---------- Supplied data
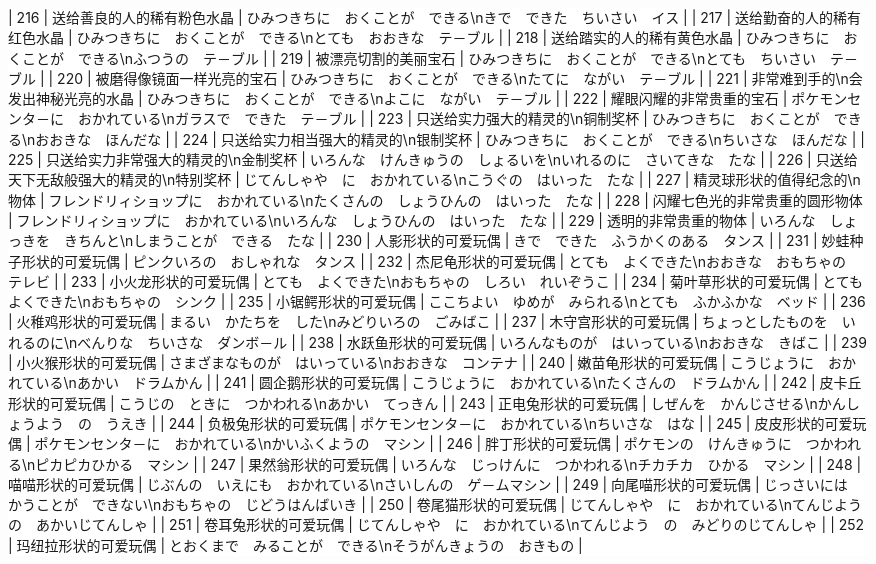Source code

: | 216 | 送给善良的人的稀有粉色水晶 | ひみつきちに　おくことが　できる\nきで　できた　ちいさい　イス |
| 217 | 送给勤奋的人的稀有红色水晶 | ひみつきちに　おくことが　できる\nとても　おおきな　テ－ブル |
| 218 | 送给踏实的人的稀有黄色水晶 | ひみつきちに　おくことが　できる\nふつうの　テ－ブル |
| 219 | 被漂亮切割的美丽宝石 | ひみつきちに　おくことが　できる\nとても　ちいさい　テ－ブル |
| 220 | 被磨得像镜面一样光亮的宝石 | ひみつきちに　おくことが　できる\nたてに　ながい　テ－ブル |
| 221 | 非常难到手的\n会发出神秘光亮的水晶 | ひみつきちに　おくことが　できる\nよこに　ながい　テ－ブル |
| 222 | 耀眼闪耀的非常贵重的宝石 | ポケモンセンタ－に　おかれている\nガラスで　できた　テ－ブル |
| 223 | 只送给实力强大的精灵的\n铜制奖杯 | ひみつきちに　おくことが　できる\nおおきな　ほんだな |
| 224 | 只送给实力相当强大的精灵的\n银制奖杯 | ひみつきちに　おくことが　できる\nちいさな　ほんだな |
| 225 | 只送给实力非常强大的精灵的\n金制奖杯 | いろんな　けんきゅうの　しょるいを\nいれるのに　さいてきな　たな |
| 226 | 只送给天下无敌般强大的精灵的\n特别奖杯 | じてんしゃや　に　おかれている\nこうぐの　はいった　たな |
| 227 | 精灵球形状的值得纪念的\n物体 | フレンドリィショップに　おかれている\nたくさんの　しょうひんの　はいった　たな |
| 228 | 闪耀七色光的非常贵重的圆形物体 | フレンドリィショップに　おかれている\nいろんな　しょうひんの　はいった　たな |
| 229 | 透明的非常贵重的物体 | いろんな　しょっきを　きちんと\nしまうことが　できる　たな |
| 230 | 人影形状的可爱玩偶 | きで　できた　ふうかくのある　タンス |
| 231 | 妙蛙种子形状的可爱玩偶 | ピンクいろの　おしゃれな　タンス |
| 232 | 杰尼龟形状的可爱玩偶 | とても　よくできた\nおおきな　おもちゃの　テレビ |
| 233 | 小火龙形状的可爱玩偶 | とても　よくできた\nおもちゃの　しろい　れいぞうこ |
| 234 | 菊叶草形状的可爱玩偶 | とても　よくできた\nおもちゃの　シンク |
| 235 | 小锯鳄形状的可爱玩偶 | ここちよい　ゆめが　みられる\nとても　ふかふかな　ベッド |
| 236 | 火稚鸡形状的可爱玩偶 | まるい　かたちを　した\nみどりいろの　ごみばこ |
| 237 | 木守宫形状的可爱玩偶 | ちょっとしたものを　いれるのに\nべんりな　ちいさな　ダンボ－ル |
| 238 | 水跃鱼形状的可爱玩偶 | いろんなものが　はいっている\nおおきな　きばこ |
| 239 | 小火猴形状的可爱玩偶 | さまざまなものが　はいっている\nおおきな　コンテナ |
| 240 | 嫩苗龟形状的可爱玩偶 | こうじょうに　おかれている\nあかい　ドラムかん |
| 241 | 圆企鹅形状的可爱玩偶 | こうじょうに　おかれている\nたくさんの　ドラムかん |
| 242 | 皮卡丘形状的可爱玩偶 | こうじの　ときに　つかわれる\nあかい　てっきん |
| 243 | 正电兔形状的可爱玩偶 | しぜんを　かんじさせる\nかんしょうよう　の　うえき |
| 244 | 负极兔形状的可爱玩偶 | ポケモンセンタ－に　おかれている\nちいさな　はな |
| 245 | 皮皮形状的可爱玩偶 | ポケモンセンタ－に　おかれている\nかいふくようの　マシン |
| 246 | 胖丁形状的可爱玩偶 | ポケモンの　けんきゅうに　つかわれる\nピカピカひかる　マシン |
| 247 | 果然翁形状的可爱玩偶 | いろんな　じっけんに　つかわれる\nチカチカ　ひかる　マシン |
| 248 | 喵喵形状的可爱玩偶 | じぶんの　いえにも　おかれている\nさいしんの　ゲ－ムマシン |
| 249 | 向尾喵形状的可爱玩偶 | じっさいには　かうことが　できない\nおもちゃの　じどうはんばいき |
| 250 | 卷尾猫形状的可爱玩偶 | じてんしゃや　に　おかれている\nてんじよう　の　あかいじてんしゃ |
| 251 | 卷耳兔形状的可爱玩偶 | じてんしゃや　に　おかれている\nてんじよう　の　みどりのじてんしゃ |
| 252 | 玛纽拉形状的可爱玩偶 | とおくまで　みることが　できる\nそうがんきょうの　おきもの |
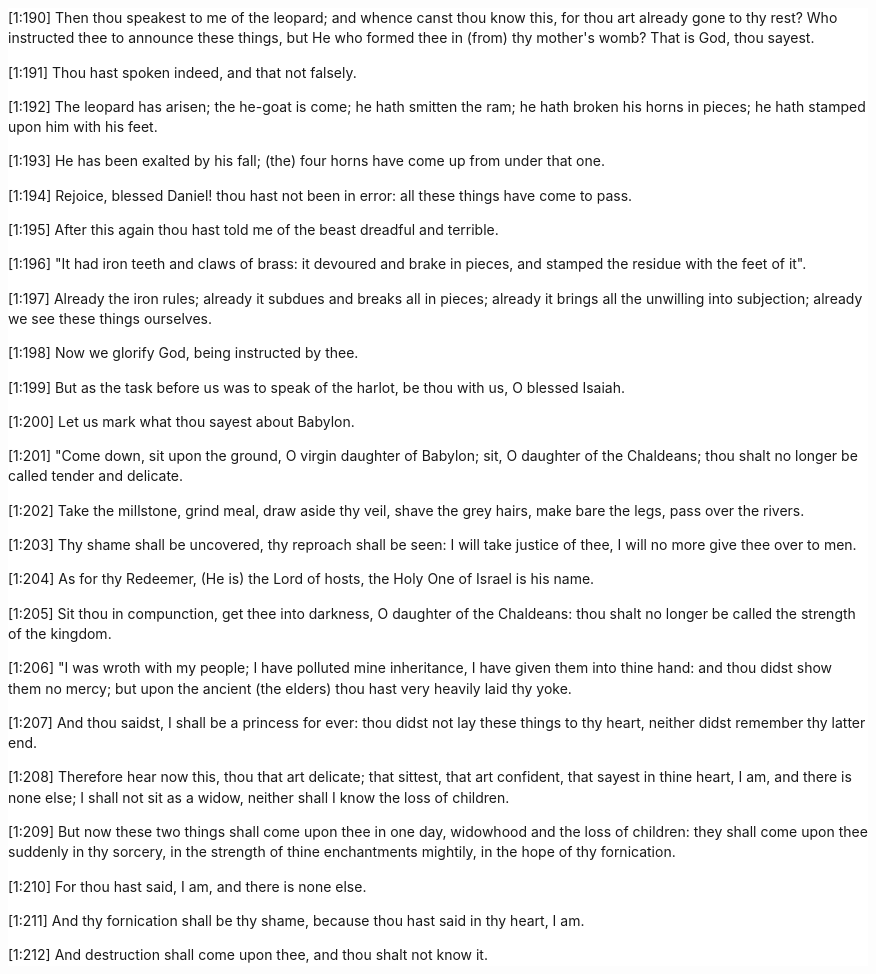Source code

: [1:190] Then thou speakest to me of the leopard; and whence canst thou know this, for thou art already gone to thy rest? Who instructed thee to announce these things, but He who formed thee in (from) thy mother's womb? That is God, thou sayest.

[1:191] Thou hast spoken indeed, and that not falsely.

[1:192] The leopard has arisen; the he-goat is come; he hath smitten the ram; he hath broken his horns in pieces; he hath stamped upon him with his feet.

[1:193] He has been exalted by his fall; (the) four horns have come up from under that one.

[1:194] Rejoice, blessed Daniel! thou hast not been in error: all these things have come to pass.

[1:195] After this again thou hast told me of the beast dreadful and terrible.

[1:196] "It had iron teeth and claws of brass: it devoured and brake in pieces, and stamped the residue with the feet of it".

[1:197] Already the iron rules; already it subdues and breaks all in pieces; already it brings all the unwilling into subjection; already we see these things ourselves.

[1:198] Now we glorify God, being instructed by thee.

[1:199] But as the task before us was to speak of the harlot, be thou with us, O blessed Isaiah.

[1:200] Let us mark what thou sayest about Babylon.

[1:201] "Come down, sit upon the ground, O virgin daughter of Babylon; sit, O daughter of the Chaldeans; thou shalt no longer be called tender and delicate.

[1:202] Take the millstone, grind meal, draw aside thy veil, shave the grey hairs, make bare the legs, pass over the rivers.

[1:203] Thy shame shall be uncovered, thy reproach shall be seen: I will take justice of thee, I will no more give thee over to men.

[1:204] As for thy Redeemer, (He is) the Lord of hosts, the Holy One of Israel is his name.

[1:205] Sit thou in compunction, get thee into darkness, O daughter of the Chaldeans: thou shalt no longer be called the strength of the kingdom.

[1:206] "I was wroth with my people; I have polluted mine inheritance, I have given them into thine hand: and thou didst show them no mercy; but upon the ancient (the elders) thou hast very heavily laid thy yoke.

[1:207] And thou saidst, I shall be a princess for ever: thou didst not lay these things to thy heart, neither didst remember thy latter end.

[1:208] Therefore hear now this, thou that art delicate; that sittest, that art confident, that sayest in thine heart, I am, and there is none else; I shall not sit as a widow, neither shall I know the loss of children.

[1:209] But now these two things shall come upon thee in one day, widowhood and the loss of children: they shall come upon thee suddenly in thy sorcery, in the strength of thine enchantments mightily, in the hope of thy fornication.

[1:210] For thou hast said, I am, and there is none else.

[1:211] And thy fornication shall be thy shame, because thou hast said in thy heart, I am.

[1:212] And destruction shall come upon thee, and thou shalt not know it.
--------------------
Rewrite the part of the records that opens with the line containing "God, thou sayest." and closes with the line containing "[1:194] Rejoice, blessed", putting "panther" in place of "leopard" and leaving everything else as it is.

Written reply:
: [1:190] Then thou speakest to me of the panther; and whence canst thou know this, for thou art already gone to thy rest? Who instructed thee to announce these things, but He who formed thee in (from) thy mother's womb? That is God, thou sayest.

[1:191] Thou hast spoken indeed, and that not falsely.

[1:192] The panther has arisen; the he-goat is come; he hath smitten the ram; he hath broken his horns in pieces; he hath stamped upon him with his feet.

[1:193] He has been exalted by his fall; (the) four horns have come up from under that one.

[1:194] Rejoice, blessed Daniel! thou hast not been in error: all these things have come to pass.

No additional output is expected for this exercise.